PIETRO FABRIS (fl. c.1740-1792)
'INTERIOR VIEW OF ONE OF THE DEEPEST HOLLOW WAYS CUT BY THE TORRENTS OF THE RAIN WATER ON THE FLANKS OF MOUNT VESUVIUS'
Etching with original hand-colouring in watercolour
Plate: 20 x 37.5 cm
LITERATURE:
Sir William Hamilton, Campi Phlaegri..., vol. I (1776), pl. XXXIX
By the time the seminal, lavishly-illustrated first two volumes of the Campi Phlaegri were published in 1776, Sir William Hamilton (1730-1803), the British Envoy to the Bourbon Court at Naples, had already established a reputation as one of Europe's preeminent Volcanologists, following the Royal Society's publication of his 'Observations on Mount Vesuvius' (London, 1772) which ran to three editions in his lifetime.
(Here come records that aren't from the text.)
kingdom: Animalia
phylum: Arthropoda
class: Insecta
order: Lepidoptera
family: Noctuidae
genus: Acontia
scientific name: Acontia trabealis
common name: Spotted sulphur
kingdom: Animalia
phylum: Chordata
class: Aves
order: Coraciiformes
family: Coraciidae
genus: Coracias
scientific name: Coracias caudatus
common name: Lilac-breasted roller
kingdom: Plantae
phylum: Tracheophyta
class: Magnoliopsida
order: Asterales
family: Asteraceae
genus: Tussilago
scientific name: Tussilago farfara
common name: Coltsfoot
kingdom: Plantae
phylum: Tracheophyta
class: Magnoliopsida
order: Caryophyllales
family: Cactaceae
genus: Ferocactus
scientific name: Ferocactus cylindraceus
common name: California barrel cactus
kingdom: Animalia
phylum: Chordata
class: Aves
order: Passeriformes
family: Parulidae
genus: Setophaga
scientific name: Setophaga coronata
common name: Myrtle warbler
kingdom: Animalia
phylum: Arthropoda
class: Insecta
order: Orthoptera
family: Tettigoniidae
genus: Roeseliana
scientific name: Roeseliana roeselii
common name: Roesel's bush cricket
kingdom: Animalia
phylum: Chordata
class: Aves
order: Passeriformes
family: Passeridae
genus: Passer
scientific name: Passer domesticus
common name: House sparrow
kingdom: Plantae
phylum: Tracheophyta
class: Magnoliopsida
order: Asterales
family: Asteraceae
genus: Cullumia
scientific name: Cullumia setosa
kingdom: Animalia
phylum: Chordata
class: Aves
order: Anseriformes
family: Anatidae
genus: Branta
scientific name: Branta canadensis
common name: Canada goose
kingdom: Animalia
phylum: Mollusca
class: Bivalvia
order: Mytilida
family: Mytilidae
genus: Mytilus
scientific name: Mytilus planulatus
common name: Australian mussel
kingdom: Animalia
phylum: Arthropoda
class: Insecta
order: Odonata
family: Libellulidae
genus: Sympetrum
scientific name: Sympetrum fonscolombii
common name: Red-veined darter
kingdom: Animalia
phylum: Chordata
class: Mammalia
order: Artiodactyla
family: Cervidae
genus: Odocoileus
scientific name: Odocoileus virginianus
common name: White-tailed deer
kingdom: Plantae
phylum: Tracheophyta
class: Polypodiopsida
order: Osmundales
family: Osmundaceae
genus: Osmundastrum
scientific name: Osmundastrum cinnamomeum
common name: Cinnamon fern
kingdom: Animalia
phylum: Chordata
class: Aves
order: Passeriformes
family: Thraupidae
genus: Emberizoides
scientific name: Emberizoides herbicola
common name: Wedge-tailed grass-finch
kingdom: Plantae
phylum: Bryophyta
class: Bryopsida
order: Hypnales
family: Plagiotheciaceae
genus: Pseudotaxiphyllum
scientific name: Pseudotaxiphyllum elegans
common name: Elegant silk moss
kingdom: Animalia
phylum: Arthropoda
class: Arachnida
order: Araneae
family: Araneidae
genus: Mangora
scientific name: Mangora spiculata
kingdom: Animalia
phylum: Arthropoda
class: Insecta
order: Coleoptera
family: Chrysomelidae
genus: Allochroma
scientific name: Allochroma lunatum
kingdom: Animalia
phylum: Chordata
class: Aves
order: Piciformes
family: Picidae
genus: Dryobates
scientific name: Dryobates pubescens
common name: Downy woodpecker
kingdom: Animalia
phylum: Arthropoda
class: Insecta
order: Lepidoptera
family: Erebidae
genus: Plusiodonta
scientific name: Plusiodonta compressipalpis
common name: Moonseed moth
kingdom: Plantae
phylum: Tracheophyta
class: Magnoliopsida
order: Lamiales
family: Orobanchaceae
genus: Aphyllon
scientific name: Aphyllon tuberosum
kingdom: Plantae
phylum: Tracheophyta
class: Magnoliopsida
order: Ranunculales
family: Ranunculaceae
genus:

This earlier series of lectures - which were accompanied by original drawings by Fabris, now held by the Society of Antiquaries in London - was adapted and enlarged slightly for the third volume of the 'Campi' published in 1779.
The 'Campi' was a monumental work by the standards of its time and is now hailed as one of the finest illustrated books of the eighteenth century. The text put forward Hamilton's own radically-advanced theories on volcanic activity, and depicted numerous sites around Naples and nearby Ischia in exacting detail to demonstrate these new ideas. Composed as a bilingual French and English edition, the work is a notable watershed in volcanology, trading biblically-inflected narratives of catastrophe and creation for precise observational description. The artist responsible for the illustrations, Pietro Fabris (Naples, fl.1740-1792), was a talented draughtsman and well-established painter of Neapolitan landscapes and genre scenes, and he managed to combine decorative appeal with both scientific and topographical rigour, thereby creating one of the most sought-after publications on the subject of the past two centuries.
One notable aspect of the illustrative process was the hand-colouring of the prints, a discipline which was taken far more seriously in Fabris' native Naples and in other parts of Italy at the time than it was anywhere else. The plates themselves are often so opaquely-coloured, both with bodycolour and watercolour, that they are often mistaken for original drawings. Hamilton himself described them as having been 'executed with such delicacy and perfection, as scarcely to be distinguished from the original drawings themselves' (Campi, vol. I, p.6). Many of the illustrations include depictions of Hamilton himself, Fabris and, occasionally, Hamilton's (now infamous) wife, Emma.
Fabris was directly involved in every aspect of the prints' production, and was the sole distributor for the entire work, which was originally sold for the princely sum of 60 Neapolitan ducats and today can command more than £100,000 for complete editions.